CF1726E.Almost Perfect

A permutation $p$ of length $n$ is called almost perfect if for all integer $1 \leq i \leq n$ , it holds that $\lvert p_i - p^{-1}_i \rvert \le 1$ , where $p^{-1}$ is the inverse permutation of $p$ (i.e. $p^{-1}_{k_1} = k_2$ if and only if $p_{k_2} = k_1$ ).

Count the number of almost perfect permutations of length $n$ modulo $998244353$ .

The first line contains a single integer $t$ ( $1 \leq t \leq 1000$ ) — the number of test cases. The description of each test case follows.

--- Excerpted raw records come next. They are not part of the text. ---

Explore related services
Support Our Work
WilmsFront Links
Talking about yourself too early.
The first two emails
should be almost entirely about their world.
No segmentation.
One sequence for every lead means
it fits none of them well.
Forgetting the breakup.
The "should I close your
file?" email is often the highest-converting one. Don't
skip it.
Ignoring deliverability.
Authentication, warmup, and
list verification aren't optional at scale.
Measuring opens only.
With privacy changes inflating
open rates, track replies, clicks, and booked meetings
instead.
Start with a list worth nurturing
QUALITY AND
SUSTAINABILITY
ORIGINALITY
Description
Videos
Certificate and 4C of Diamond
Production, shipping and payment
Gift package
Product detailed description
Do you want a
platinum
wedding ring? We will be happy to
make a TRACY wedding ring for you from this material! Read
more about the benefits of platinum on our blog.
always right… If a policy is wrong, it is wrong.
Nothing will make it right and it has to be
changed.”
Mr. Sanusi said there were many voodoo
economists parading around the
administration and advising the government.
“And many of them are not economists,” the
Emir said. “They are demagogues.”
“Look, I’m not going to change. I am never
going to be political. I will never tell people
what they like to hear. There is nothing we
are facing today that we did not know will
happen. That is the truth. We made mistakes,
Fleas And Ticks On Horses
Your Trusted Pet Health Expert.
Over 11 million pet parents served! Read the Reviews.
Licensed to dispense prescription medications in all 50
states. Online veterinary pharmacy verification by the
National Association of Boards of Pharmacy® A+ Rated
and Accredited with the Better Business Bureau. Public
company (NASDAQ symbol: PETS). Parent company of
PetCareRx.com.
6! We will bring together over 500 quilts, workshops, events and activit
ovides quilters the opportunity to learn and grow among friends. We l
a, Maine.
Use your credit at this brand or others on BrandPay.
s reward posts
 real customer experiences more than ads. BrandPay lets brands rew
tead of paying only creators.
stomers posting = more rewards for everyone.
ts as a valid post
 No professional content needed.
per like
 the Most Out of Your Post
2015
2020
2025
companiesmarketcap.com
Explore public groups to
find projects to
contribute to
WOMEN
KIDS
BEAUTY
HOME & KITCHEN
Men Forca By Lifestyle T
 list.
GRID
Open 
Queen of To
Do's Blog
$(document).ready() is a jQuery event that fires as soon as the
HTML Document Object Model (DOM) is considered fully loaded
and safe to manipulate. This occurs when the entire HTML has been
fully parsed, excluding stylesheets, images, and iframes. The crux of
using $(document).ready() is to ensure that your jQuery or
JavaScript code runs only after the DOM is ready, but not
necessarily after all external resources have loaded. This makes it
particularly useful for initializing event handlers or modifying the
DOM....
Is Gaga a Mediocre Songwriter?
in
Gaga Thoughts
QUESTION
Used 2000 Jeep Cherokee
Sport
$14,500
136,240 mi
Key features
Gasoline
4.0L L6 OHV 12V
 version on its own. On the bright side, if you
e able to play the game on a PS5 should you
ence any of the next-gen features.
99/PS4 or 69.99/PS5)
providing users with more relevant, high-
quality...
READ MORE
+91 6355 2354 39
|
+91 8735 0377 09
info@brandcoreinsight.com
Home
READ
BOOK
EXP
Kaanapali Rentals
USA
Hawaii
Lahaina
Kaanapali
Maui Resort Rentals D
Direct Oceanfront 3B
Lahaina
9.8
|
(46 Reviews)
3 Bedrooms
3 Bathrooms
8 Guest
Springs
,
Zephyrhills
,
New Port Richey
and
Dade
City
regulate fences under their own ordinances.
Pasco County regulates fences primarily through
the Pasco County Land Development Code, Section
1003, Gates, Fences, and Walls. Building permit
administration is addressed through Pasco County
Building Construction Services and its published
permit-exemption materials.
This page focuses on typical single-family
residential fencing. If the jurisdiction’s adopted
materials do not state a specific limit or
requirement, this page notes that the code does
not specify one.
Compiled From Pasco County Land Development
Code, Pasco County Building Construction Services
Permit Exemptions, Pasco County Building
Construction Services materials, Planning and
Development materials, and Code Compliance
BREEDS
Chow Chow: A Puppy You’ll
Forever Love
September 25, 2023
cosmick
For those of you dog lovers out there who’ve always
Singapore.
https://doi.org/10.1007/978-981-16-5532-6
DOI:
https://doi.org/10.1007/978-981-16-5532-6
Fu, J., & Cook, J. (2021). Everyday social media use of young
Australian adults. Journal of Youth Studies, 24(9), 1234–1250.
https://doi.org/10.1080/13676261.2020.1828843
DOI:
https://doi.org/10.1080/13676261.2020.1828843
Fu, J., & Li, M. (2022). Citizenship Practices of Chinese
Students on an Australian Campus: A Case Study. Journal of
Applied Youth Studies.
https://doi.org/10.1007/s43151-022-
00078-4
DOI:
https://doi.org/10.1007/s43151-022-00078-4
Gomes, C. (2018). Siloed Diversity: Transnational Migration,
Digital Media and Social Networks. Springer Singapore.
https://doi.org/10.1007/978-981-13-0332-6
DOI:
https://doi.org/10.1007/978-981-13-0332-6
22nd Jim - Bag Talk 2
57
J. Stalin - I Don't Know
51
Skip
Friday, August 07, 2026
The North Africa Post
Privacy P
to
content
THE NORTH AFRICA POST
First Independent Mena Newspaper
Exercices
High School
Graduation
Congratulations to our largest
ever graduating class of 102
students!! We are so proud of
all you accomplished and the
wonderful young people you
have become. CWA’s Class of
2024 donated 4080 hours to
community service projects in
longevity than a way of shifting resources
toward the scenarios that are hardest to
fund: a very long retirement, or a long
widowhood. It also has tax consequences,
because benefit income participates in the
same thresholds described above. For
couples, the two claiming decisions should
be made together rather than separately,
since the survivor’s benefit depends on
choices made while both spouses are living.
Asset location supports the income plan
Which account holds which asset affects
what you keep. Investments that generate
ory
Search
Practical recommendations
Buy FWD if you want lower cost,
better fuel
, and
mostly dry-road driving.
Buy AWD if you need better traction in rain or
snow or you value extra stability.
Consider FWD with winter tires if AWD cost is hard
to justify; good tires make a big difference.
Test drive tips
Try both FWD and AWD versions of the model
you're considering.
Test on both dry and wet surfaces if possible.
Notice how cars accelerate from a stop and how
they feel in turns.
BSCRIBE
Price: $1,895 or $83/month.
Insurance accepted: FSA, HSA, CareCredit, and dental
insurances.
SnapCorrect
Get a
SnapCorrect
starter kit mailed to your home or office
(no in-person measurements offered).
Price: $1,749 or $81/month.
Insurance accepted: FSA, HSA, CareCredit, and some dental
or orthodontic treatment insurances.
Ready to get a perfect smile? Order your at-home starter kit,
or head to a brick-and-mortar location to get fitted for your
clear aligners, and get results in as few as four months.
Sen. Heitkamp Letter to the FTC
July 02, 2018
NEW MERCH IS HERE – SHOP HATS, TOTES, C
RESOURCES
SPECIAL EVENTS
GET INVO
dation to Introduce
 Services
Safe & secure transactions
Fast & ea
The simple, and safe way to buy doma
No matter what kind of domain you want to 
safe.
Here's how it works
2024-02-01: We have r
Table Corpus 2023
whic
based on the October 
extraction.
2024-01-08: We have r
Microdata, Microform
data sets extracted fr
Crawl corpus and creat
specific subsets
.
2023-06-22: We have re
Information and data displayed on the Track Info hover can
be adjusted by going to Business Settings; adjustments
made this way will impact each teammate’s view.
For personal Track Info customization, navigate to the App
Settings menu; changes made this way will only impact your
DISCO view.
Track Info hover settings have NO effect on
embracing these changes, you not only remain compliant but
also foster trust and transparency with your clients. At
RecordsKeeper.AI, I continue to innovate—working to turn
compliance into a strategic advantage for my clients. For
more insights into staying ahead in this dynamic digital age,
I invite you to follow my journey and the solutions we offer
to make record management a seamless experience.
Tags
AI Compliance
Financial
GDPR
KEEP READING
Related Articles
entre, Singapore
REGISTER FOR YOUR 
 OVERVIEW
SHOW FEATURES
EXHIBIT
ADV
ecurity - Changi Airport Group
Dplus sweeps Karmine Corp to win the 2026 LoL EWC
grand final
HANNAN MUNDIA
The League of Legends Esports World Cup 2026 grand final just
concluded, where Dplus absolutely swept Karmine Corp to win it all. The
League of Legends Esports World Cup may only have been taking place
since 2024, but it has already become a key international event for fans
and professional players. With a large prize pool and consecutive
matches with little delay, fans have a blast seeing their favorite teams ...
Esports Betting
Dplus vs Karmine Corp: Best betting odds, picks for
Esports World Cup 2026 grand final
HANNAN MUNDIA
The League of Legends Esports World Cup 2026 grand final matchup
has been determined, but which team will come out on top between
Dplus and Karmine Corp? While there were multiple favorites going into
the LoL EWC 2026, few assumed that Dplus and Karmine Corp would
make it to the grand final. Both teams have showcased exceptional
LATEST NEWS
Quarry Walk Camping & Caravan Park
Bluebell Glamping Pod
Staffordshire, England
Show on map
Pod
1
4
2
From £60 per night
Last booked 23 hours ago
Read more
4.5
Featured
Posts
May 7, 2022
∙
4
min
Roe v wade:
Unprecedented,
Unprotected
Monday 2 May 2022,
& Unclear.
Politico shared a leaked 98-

The first and only line of each test case contains a single integer $n$ ( $1 \leq n \leq 3 \cdot 10^5$ ) — the length of the permutation.

It is guaranteed that the sum of $n$ over all test cases does not exceed $3 \cdot 10^5$ .

For each test case, output a single integer — the number of almost perfect permutations of length $n$ modulo $998244353$ .

For $n = 2$ , both permutations $[1, 2]$ , and $[2, 1]$ are almost perfect.

For $n = 3$ , there are only $6$ permutations. Having a look at all of them gives us:

• $[1, 2, 3]$ is an almost perfect permutation.
• $[1, 3, 2]$ is an almost perfect permutation.
• $[2, 1, 3]$ is an almost perfect permutation.
• $[2, 3, 1]$ is NOT an almost perfect permutation ( $\lvert p_2 - p^{-1}_2 \rvert = \lvert 3 - 1 \rvert = 2$ ).
• $[3, 1, 2]$ is NOT an almost perfect permutation ( $\lvert p_2 - p^{-1}_2 \rvert = \lvert 1 - 3 \rvert = 2$ ).
• $[3, 2, 1]$ is an almost perfect permutation.

So we get $4$ almost perfect permutations.